Vielmehr werde die Einrichtung genutzt wie gewünscht: Als Katja Reinboth aus Neugier einmal Mäuschen spielte, hätten sich innerhalb einer kurzen Zeitspanne eine kinderreiche Familie, eine Dame mit einem Auto sowie ein augenscheinlich Bedürftiger hier bedient, erzählt sie. Heute nimmt sich ein 38-jähriger Roma aus der Slowakei zwei Brötchen und eine Brezel mit. Der Vater ist öfter in Esslingen, um ein bisschen Geld für seine Familie mit dem Verkauf der Straßenzeitung „Trott-war“ zu verdienen, schläft während seines Aufenthalts im Park oder in Unterführungen und duscht bei der evangelisch-methodistischen Kirchengemeinde.

Allerdings gibt es laut Reinboth schon Verbesserungspotenzial: „Wir brauchen besonders in der Innenstadt dringend einen Kühlschrank.“ Vor Kurzem habe sie Unmengen von Lebensmitteln wie Joghurt und Käse kurz vor Ablauf des Haltbarkeitsdatums erhalten. Der Kühlschrank des Fairteilers im Jugendtreff Nord sei alsbald voll gewesen.
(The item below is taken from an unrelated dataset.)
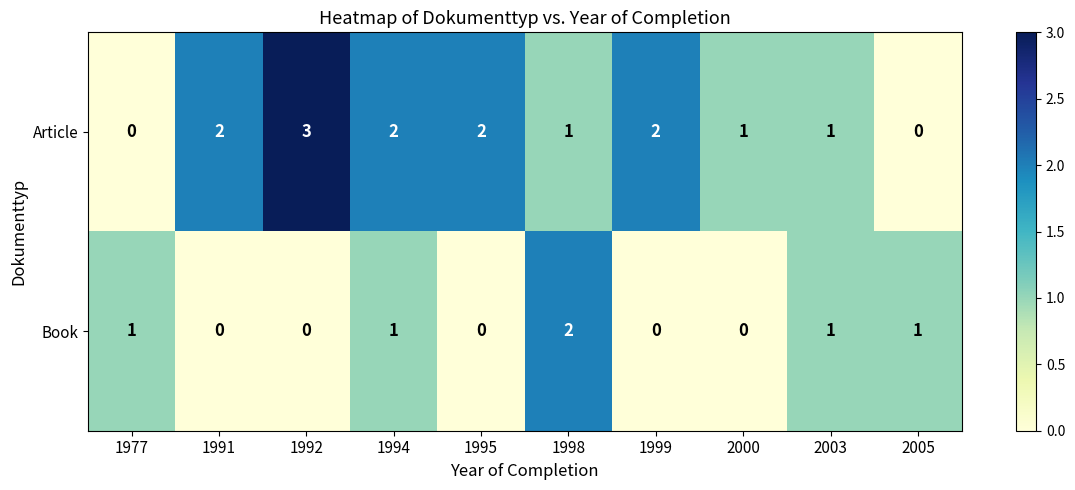

At which label does Book reach its peak?

1998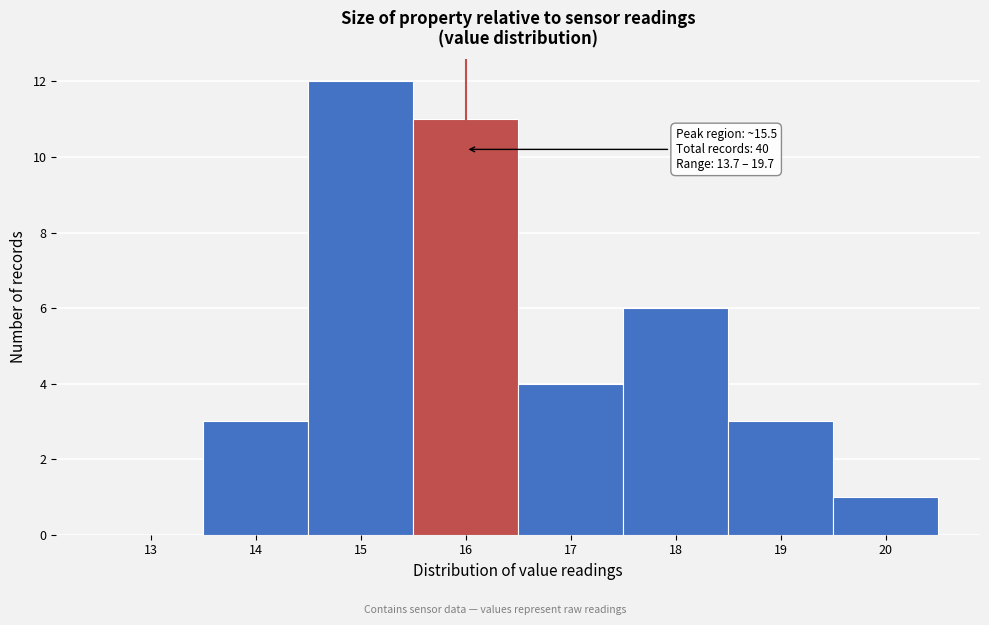

Over which range of the x-axis is the bar tallest?

14.5 to 15.5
Und außerdem sei dieser wie auch der im ZAK nur zu den Öffnungszeiten der Einrichtungen zugänglich. Vor der Friedenskirche kann man sich hingegen rund um die Uhr bedienen. Die Kirchengemeinde und der Verein „Foodsharing“ wollen sich nun Gedanken über eine Möglichkeit zur Kühlung der Lebensmittel machen. Aber schon jetzt ist jeder dazu aufgerufen, Lebensmittel, die nicht gekühlt werden müssen, in den Fairteiler zu stellen, anstatt sie wegzuwerfen.